# Duolingo SLAM Explorer

We are focus on creating new features to use with the gradient boosted trees (microsoft lightgbm):

---
So far Alex created features that fall into these categories:

**Basic word features:**  
These are a bit like the mental lexicon.  Definitions, stuff you look up in wordnet.  Noun? Verb?
Plural?, etc...  Many came for free from the dataset itself and we aren't sure about adding too much more here. We aren't word people anyway.
- word length
- morphological features
- tokenid (one-hot word index)

**Position/sequence features:**  
These are sort of like grammatical aspect because captures something about sequential structure.
- previous word part of speeach
- next word part of speech
- root word part of speach 

**User features:**  
Features about the users themselves.
- userid (one-hot user index)

**Temporal features (per word):**  
- number of observation of a word (total, unlabeled, labeled)
- time since last observation (lab, unlabeled)
- exponentially smoothed running average of probabily of remembering (4 different fixed rates).  no here decay in absense of information
- is it 1st encounter with word? (true/false)

**Semantic features:**  
Not sure if these are particularly useful here.  Something about word meaning, similarities in meanings, e.g., positive or negative word, emotion?, some might be in the basic features, etc...
- none currently

---
Plan of attack for this weekend:  
1. [ ] Focus on user features (more information about user motivation, session structure, etc...).  (**Anselm is pursuing this**)
1. [ ] Focus on temporal features that capture spaced/massed practice.  (**Alex is pursuing this**) 
1. [ ] Model something about context (repeated contexts aid memory) (**Todd is pursuing this**)
1. [ ] Cognates and word similarity both in terms of letters and meaning (**Pam is pursuing this**)

In [1]:
import os
#from processing import build_data
import pandas as pd
from sklearn.feature_extraction import DictVectorizer
from sklearn.metrics import roc_auc_score
#import lightgbm as lgb

<div class="alert alert-warning">
You can control what language you are messing with here: options are `all`, `en_es` (reverse spanish), `fr_en` (french), `es_en` (spanish)

▶ **Questions**
[A] Update the Duolingo SLAM feature notes starting with "- time since" and going on through "basic features, etc...", with "exponentially smoothed" replaced by "exponentially weighted".
[B] Answer these questions about the Duolingo SLAM feature notes:
(i) Which gradient boosted trees library do the notes name?
(ii) Who is pursuing the user features in the weekend plan?
(iii) How many fixed rates are used for the running average of the probability of remembering?
[C] Proceed with the Duolingo SLAM Explorer notebook from the point where it stops.

▶ **Data records**
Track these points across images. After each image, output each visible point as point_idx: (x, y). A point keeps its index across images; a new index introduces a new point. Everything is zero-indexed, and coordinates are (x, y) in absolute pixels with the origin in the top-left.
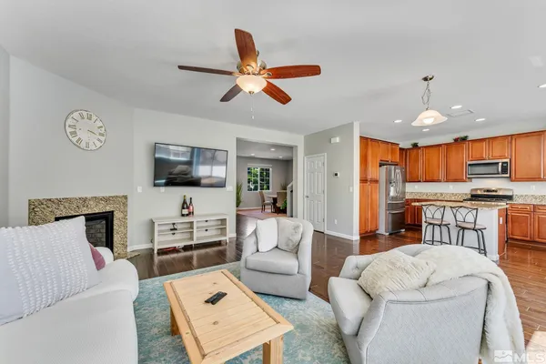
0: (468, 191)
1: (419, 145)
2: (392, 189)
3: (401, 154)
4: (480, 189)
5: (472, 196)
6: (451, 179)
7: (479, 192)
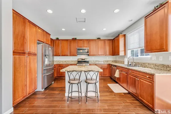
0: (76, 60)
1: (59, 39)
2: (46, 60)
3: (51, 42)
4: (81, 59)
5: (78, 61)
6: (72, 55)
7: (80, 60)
==
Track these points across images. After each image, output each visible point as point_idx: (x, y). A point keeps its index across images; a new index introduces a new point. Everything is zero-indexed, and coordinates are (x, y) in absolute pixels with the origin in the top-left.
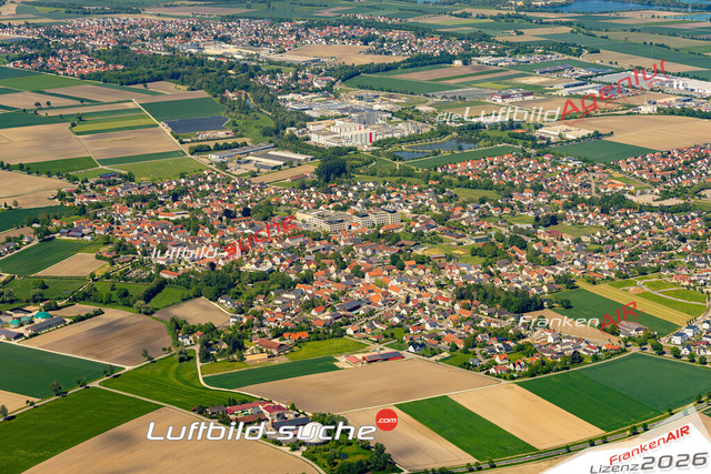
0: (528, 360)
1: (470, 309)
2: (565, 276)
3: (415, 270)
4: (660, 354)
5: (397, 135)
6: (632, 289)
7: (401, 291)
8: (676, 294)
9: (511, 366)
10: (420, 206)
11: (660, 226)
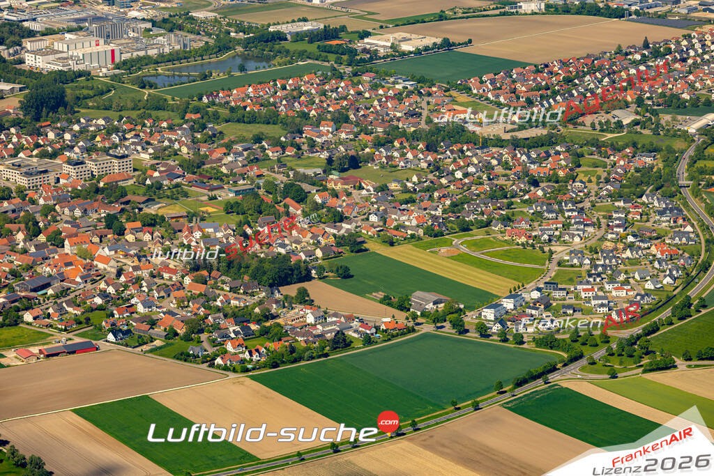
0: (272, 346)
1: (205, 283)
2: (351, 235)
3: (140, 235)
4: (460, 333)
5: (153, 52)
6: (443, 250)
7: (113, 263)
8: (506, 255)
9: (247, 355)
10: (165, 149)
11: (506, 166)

▶ **Answers to the exercise**
[A]
- time since last observation (lab, unlabeled)
- exponentially weighted running average of probabily of remembering (4 different fixed rates).  no here decay in absense of information
- is it 1st encounter with word? (true/false)

**Semantic features:**  
Not sure if these are particularly useful here.  Something about word meaning, similarities in meanings, e.g., positive or negative word, emotion?, some might be in the basic features, etc...

[B]
(i) Microsoft lightgbm
(ii) Anselm
(iii) Four

[C]
</div>

In [27]:
# use this to change language pair trained on
lang = 'en_es'

<div class="alert alert-warning">
The main script for parsing and constructing features is `processing.py`.  You should edit it in a different editor (e.g., sublime) and then run the cell below to re-load it into this jupyter kernel.
</div>

In [41]:
%run processing

In [110]:
# configuration options
NUSERS = 10. # set this to None to load all the users for the given language
FEATUREIZED = False # set this to true to return the features as dict() instead of instances of the User() class

# load data
if lang == 'all':
    data = build_data(
        'all',
        [
            'data/data_{0}/{0}.slam.20171218.train.new'.format('en_es'),
            'data/data_{0}/{0}.slam.20171218.train.new'.format('fr_en'),
            'data/data_{0}/{0}.slam.20171218.train.new'.format('es_en')
        ],
        [
            'data/data_{0}/{0}.slam.20171218.dev.new'.format('en_es'),
            'data/data_{0}/{0}.slam.20171218.dev.new'.format('fr_en'),
            'data/data_{0}/{0}.slam.20171218.dev.new'.format('es_en')
        ],
        labelfiles=[
            'data/data_{0}/{0}.slam.20171218.dev.key'.format('en_es'),
            'data/data_{0}/{0}.slam.20171218.dev.key'.format('fr_en'),
            'data/data_{0}/{0}.slam.20171218.dev.key'.format('es_en')
        ],
        n_users=NUSERS, featurized=FEATUREIZED)
else:
    data = build_data(
        lang[:2],
        ['data/data_{0}/{0}.slam.20171218.train.new'.format(lang)],
        ['data/data_{0}/{0}.slam.20171218.dev.new'.format(lang)],
        labelfiles=['data/data_{0}/{0}.slam.20171218.dev.key'.format(lang)],
        n_users=NUSERS, featurized=FEATUREIZED)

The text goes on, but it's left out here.